Chart interpretation exercises:
=== Begin Enclosure ===

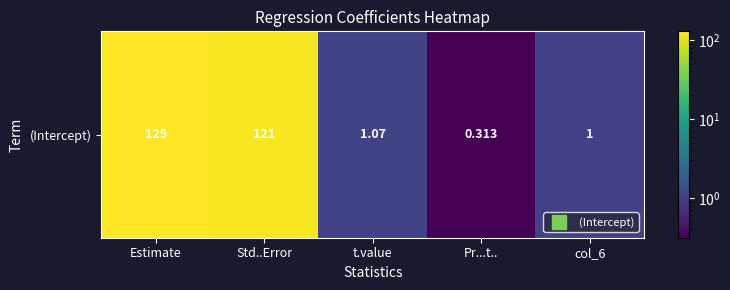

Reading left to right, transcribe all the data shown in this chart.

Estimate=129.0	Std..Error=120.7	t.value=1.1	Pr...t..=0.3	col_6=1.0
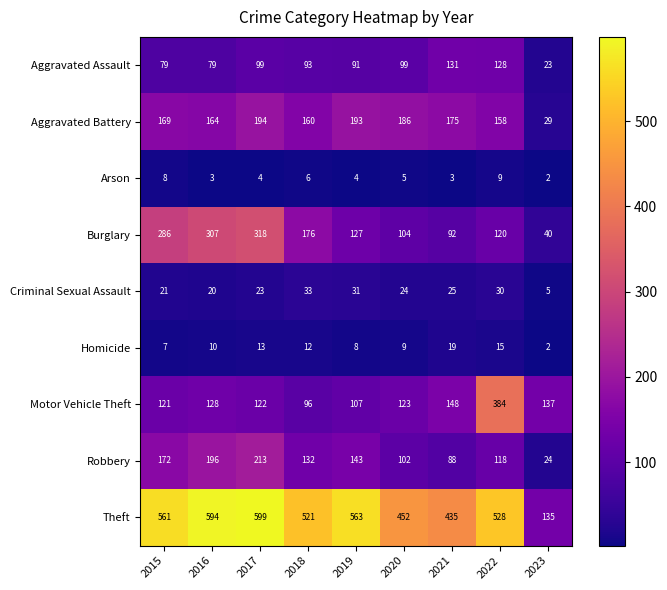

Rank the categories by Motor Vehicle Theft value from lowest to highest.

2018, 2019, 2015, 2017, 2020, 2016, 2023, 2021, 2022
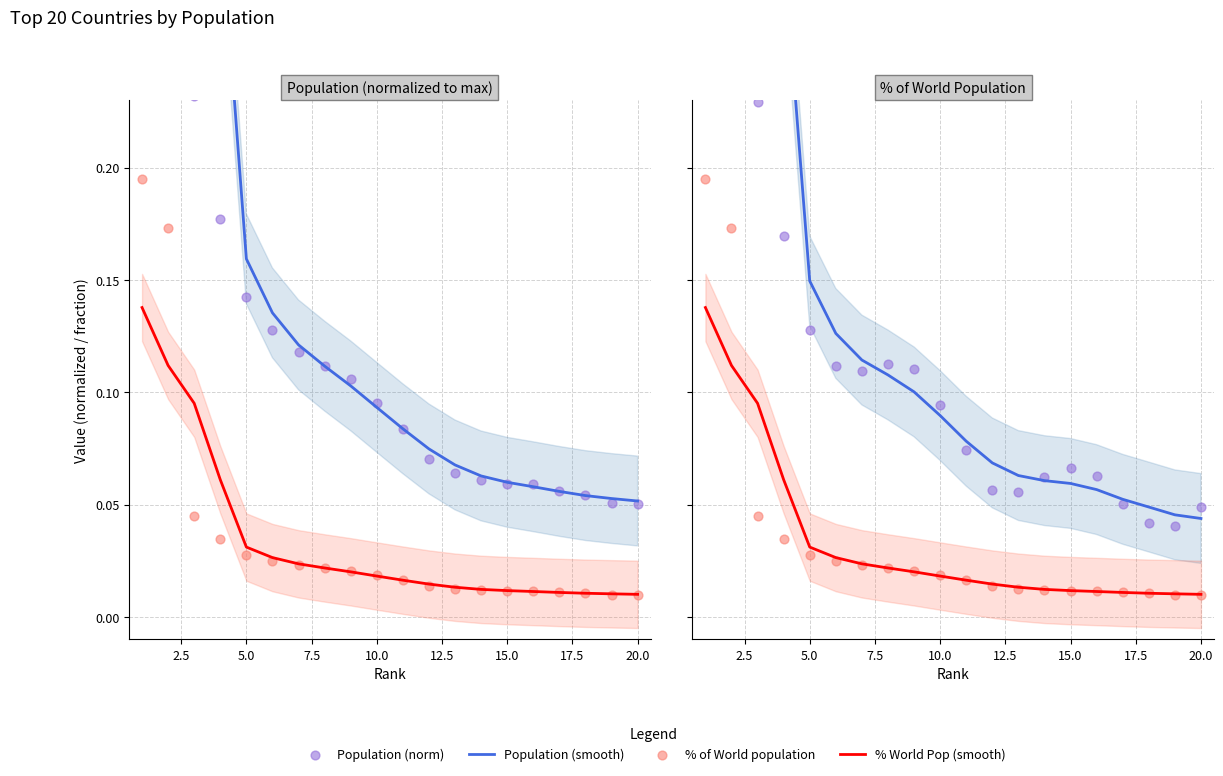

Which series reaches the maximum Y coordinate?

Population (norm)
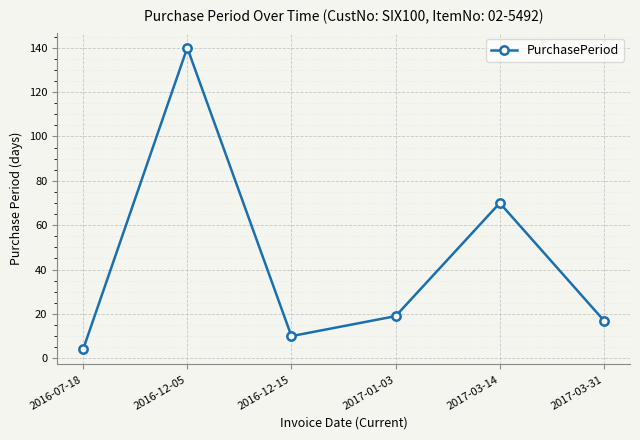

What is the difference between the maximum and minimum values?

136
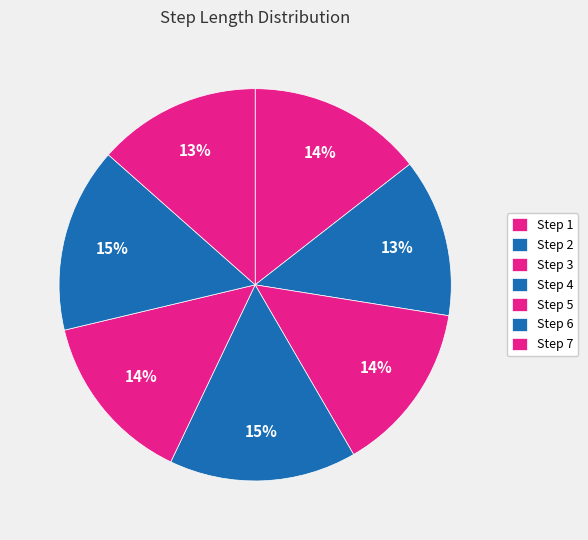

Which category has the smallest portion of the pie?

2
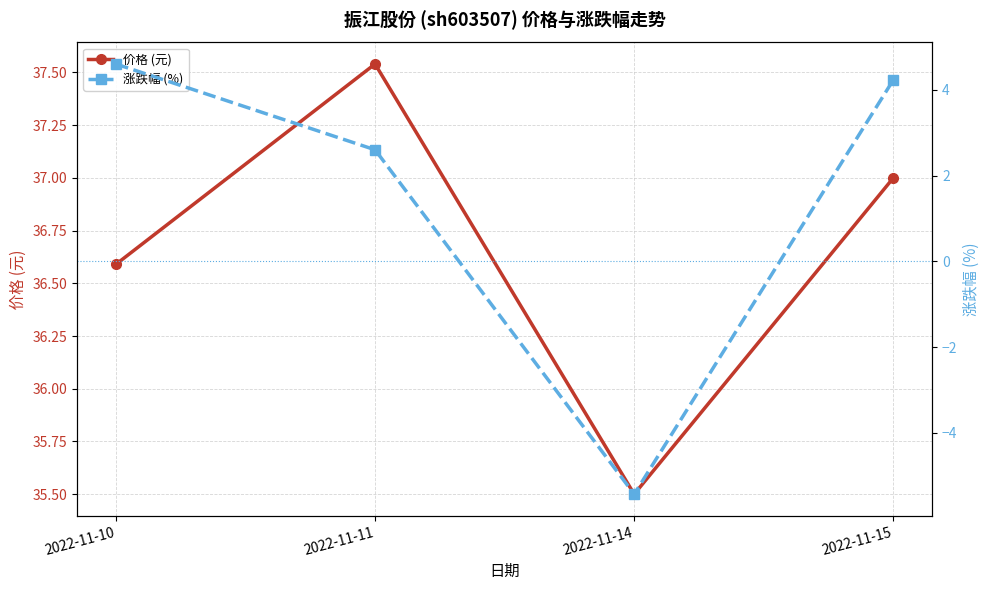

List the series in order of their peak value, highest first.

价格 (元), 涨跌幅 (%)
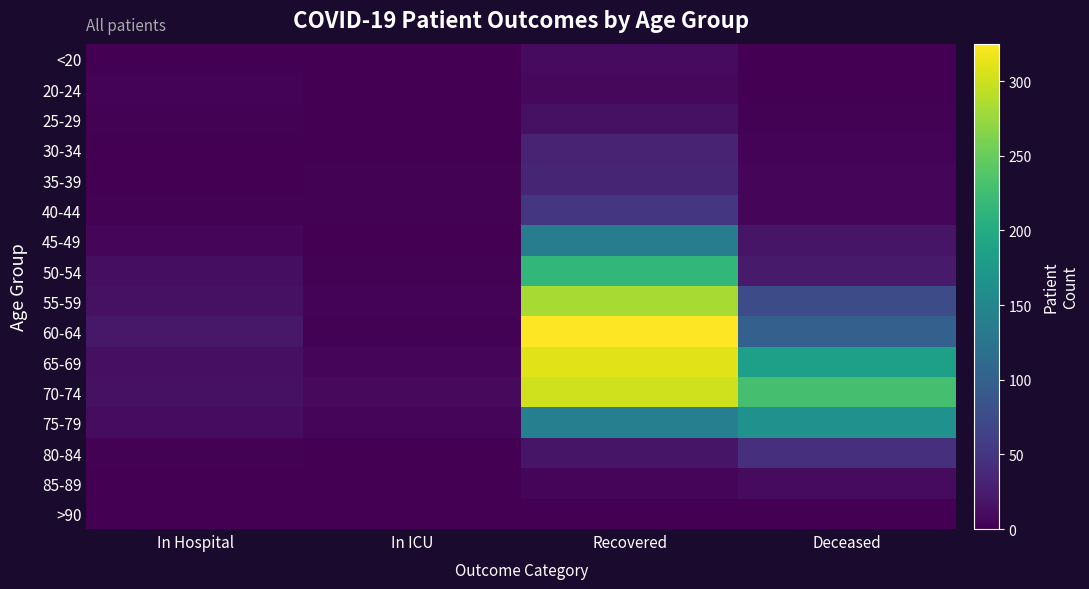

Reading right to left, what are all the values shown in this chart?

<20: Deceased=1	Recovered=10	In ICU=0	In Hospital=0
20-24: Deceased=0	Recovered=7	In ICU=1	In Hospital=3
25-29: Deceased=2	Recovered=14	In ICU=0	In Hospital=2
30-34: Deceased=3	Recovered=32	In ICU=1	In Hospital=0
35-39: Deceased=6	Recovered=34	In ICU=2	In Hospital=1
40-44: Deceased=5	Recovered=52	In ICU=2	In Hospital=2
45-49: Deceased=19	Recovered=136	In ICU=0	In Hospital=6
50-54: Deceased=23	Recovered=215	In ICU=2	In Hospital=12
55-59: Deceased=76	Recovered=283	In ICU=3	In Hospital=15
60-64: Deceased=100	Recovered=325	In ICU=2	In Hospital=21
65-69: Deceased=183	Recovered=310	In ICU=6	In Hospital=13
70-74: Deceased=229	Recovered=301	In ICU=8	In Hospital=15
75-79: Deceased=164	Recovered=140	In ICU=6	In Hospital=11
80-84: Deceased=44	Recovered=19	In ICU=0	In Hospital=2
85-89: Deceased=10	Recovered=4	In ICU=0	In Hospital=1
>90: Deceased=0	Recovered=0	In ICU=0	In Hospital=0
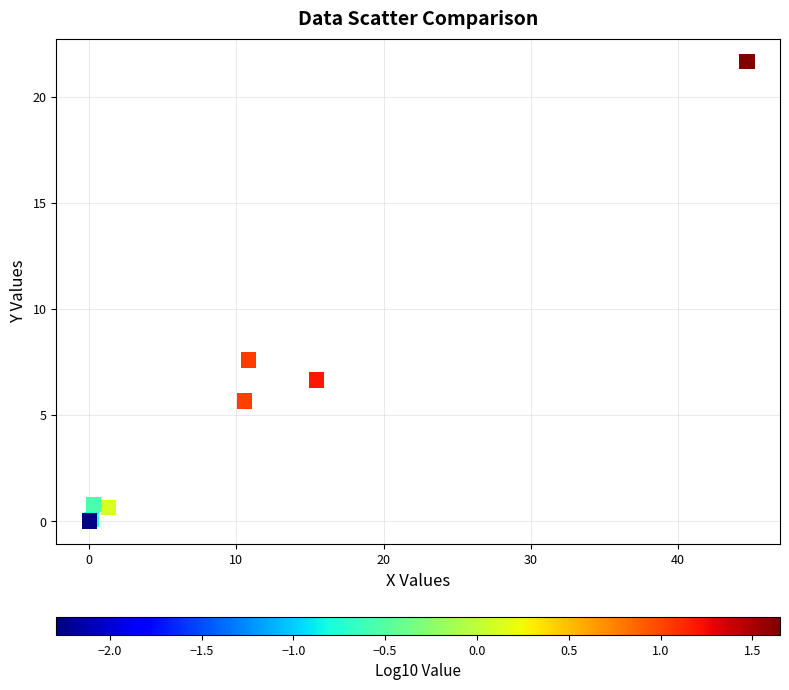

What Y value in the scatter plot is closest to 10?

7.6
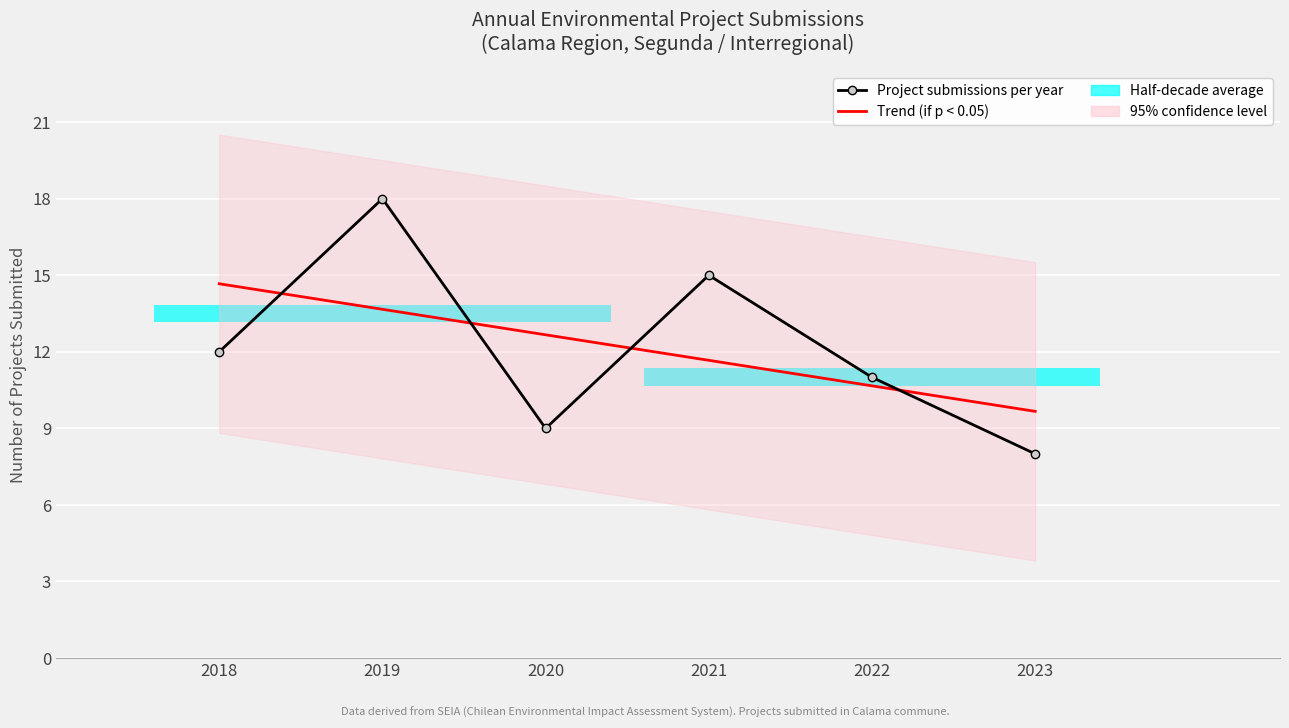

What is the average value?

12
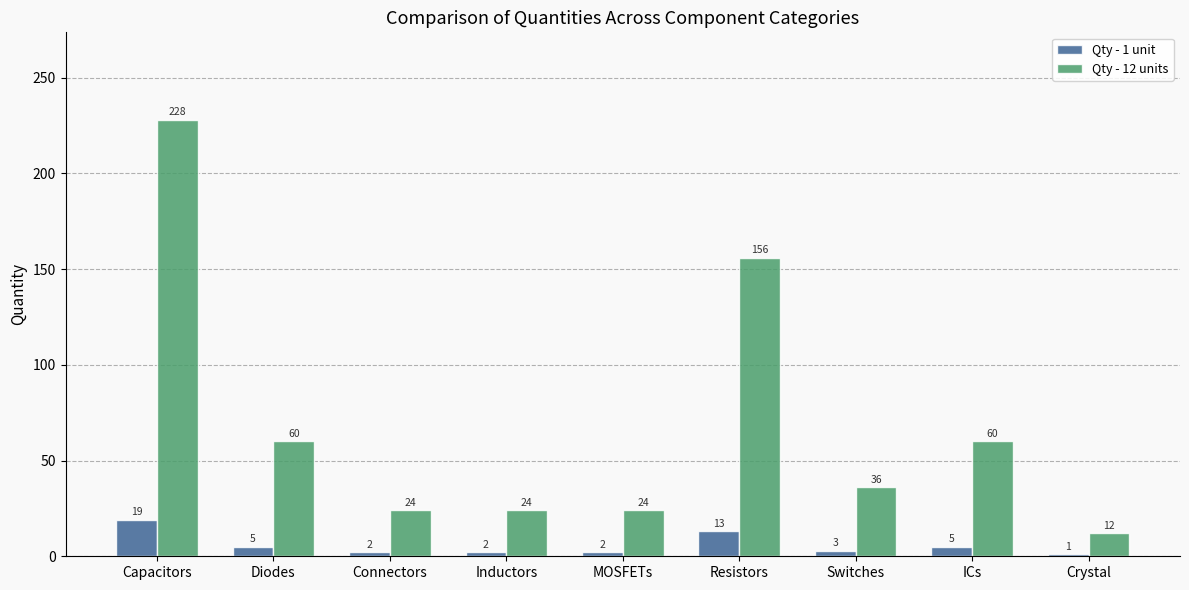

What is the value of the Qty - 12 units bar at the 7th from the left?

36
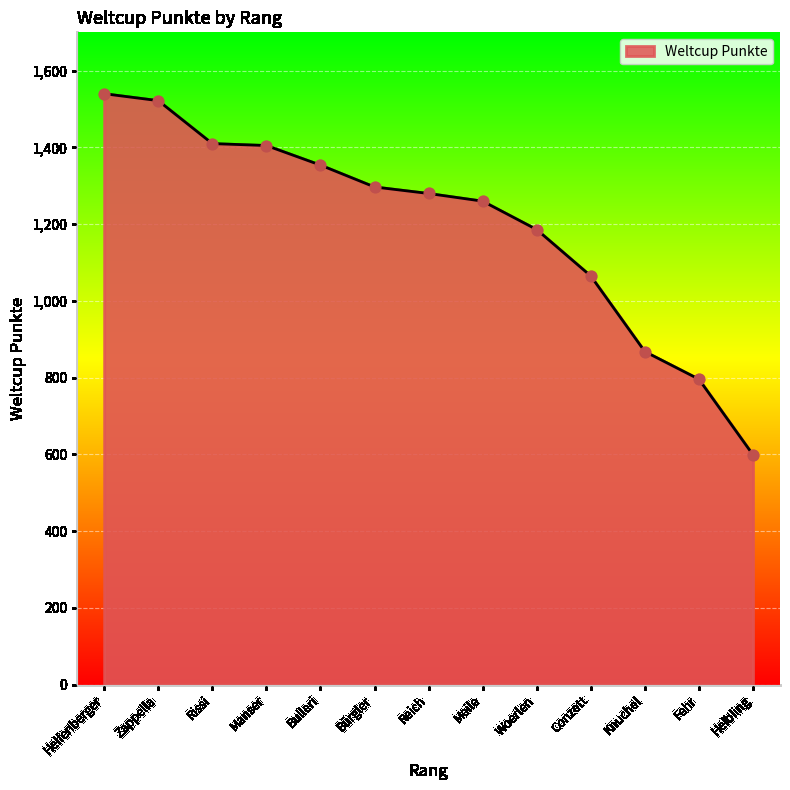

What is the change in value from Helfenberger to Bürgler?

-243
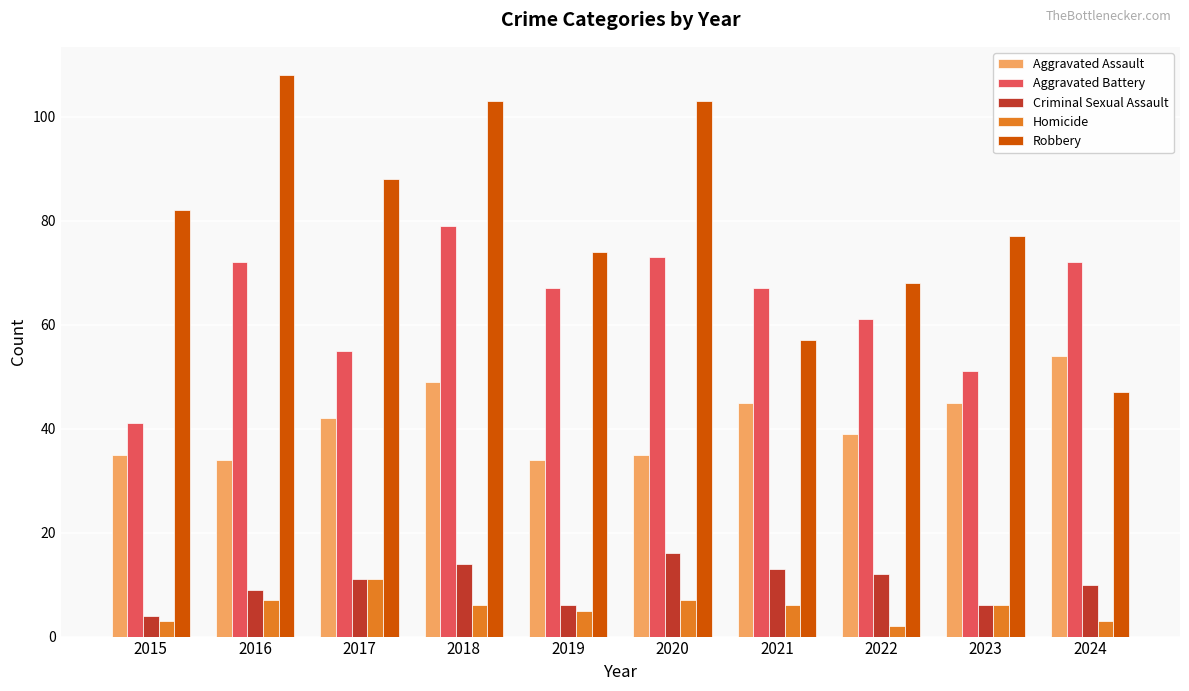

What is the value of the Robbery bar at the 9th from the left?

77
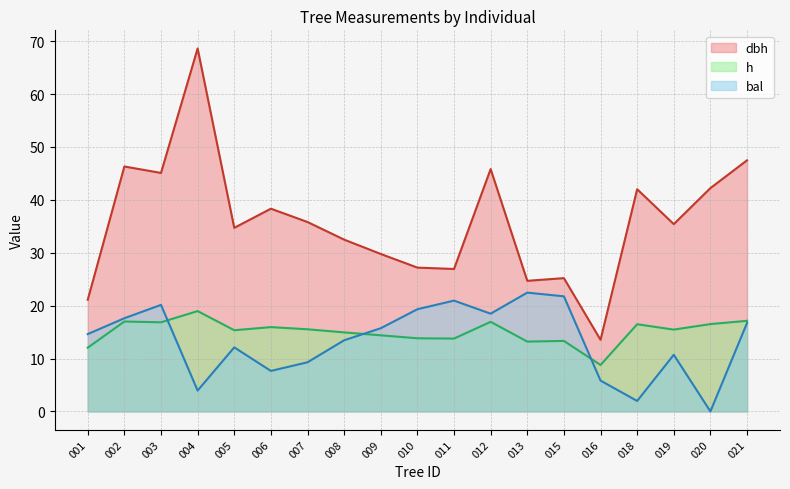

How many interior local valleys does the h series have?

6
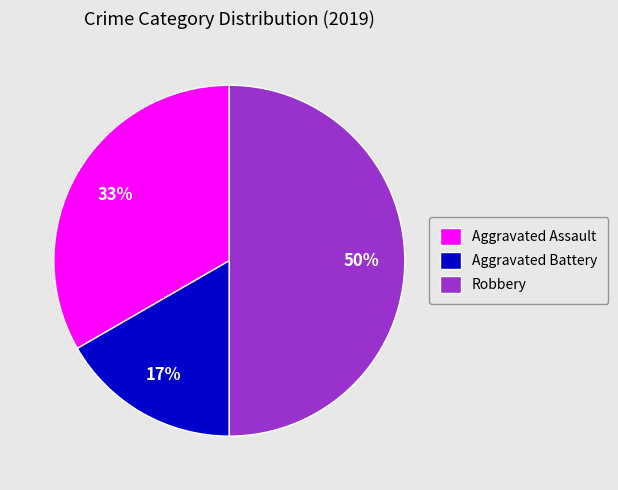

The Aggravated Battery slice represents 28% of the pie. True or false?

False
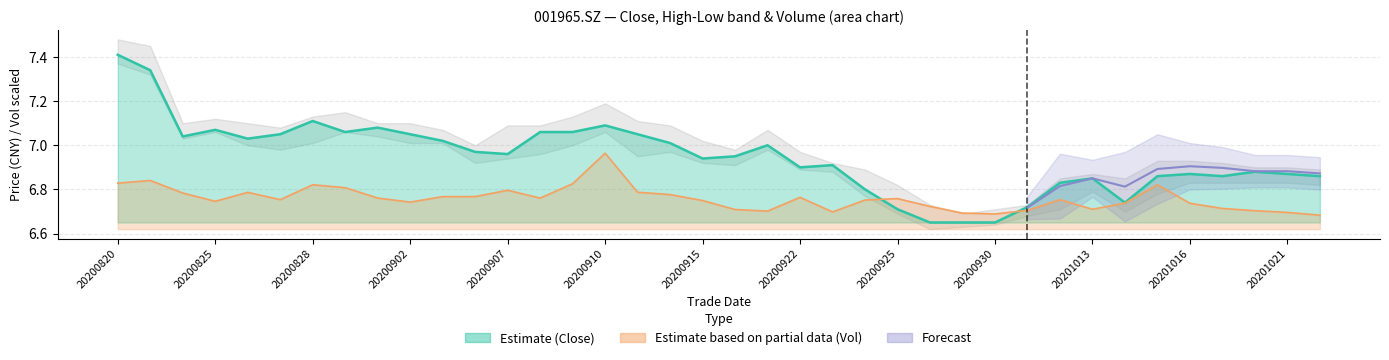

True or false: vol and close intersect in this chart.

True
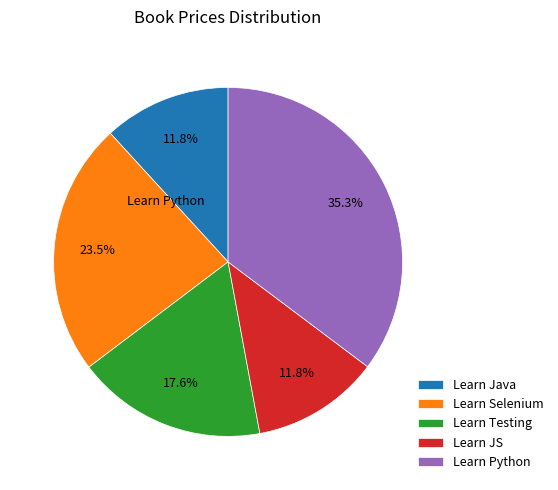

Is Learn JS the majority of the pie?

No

=== End Enclosure ===

Can you reproduce every item above word for word, leaving out the picture lines?

• **RESULT OF THE EXERCISE**:
Reading left to right, transcribe all the data shown in this chart.

Estimate=129.0	Std..Error=120.7	t.value=1.1	Pr...t..=0.3	col_6=1.0

Rank the categories by Motor Vehicle Theft value from lowest to highest.

2018, 2019, 2015, 2017, 2020, 2016, 2023, 2021, 2022

Which series reaches the maximum Y coordinate?

Population (norm)

What is the difference between the maximum and minimum values?

136

Which category has the smallest portion of the pie?

2

List the series in order of their peak value, highest first.

价格 (元), 涨跌幅 (%)

Reading right to left, what are all the values shown in this chart?

<20: Deceased=1	Recovered=10	In ICU=0	In Hospital=0
20-24: Deceased=0	Recovered=7	In ICU=1	In Hospital=3
25-29: Deceased=2	Recovered=14	In ICU=0	In Hospital=2
30-34: Deceased=3	Recovered=32	In ICU=1	In Hospital=0
35-39: Deceased=6	Recovered=34	In ICU=2	In Hospital=1
40-44: Deceased=5	Recovered=52	In ICU=2	In Hospital=2
45-49: Deceased=19	Recovered=136	In ICU=0	In Hospital=6
50-54: Deceased=23	Recovered=215	In ICU=2	In Hospital=12
55-59: Deceased=76	Recovered=283	In ICU=3	In Hospital=15
60-64: Deceased=100	Recovered=325	In ICU=2	In Hospital=21
65-69: Deceased=183	Recovered=310	In ICU=6	In Hospital=13
70-74: Deceased=229	Recovered=301	In ICU=8	In Hospital=15
75-79: Deceased=164	Recovered=140	In ICU=6	In Hospital=11
80-84: Deceased=44	Recovered=19	In ICU=0	In Hospital=2
85-89: Deceased=10	Recovered=4	In ICU=0	In Hospital=1
>90: Deceased=0	Recovered=0	In ICU=0	In Hospital=0

What Y value in the scatter plot is closest to 10?

7.6

What is the average value?

12

What is the value of the Qty - 12 units bar at the 7th from the left?

36

What is the change in value from Helfenberger to Bürgler?

-243

What is the value of the Robbery bar at the 9th from the left?

77

How many interior local valleys does the h series have?

6

The Aggravated Battery slice represents 28% of the pie. True or false?

False

True or false: vol and close intersect in this chart.

True

Is Learn JS the majority of the pie?

No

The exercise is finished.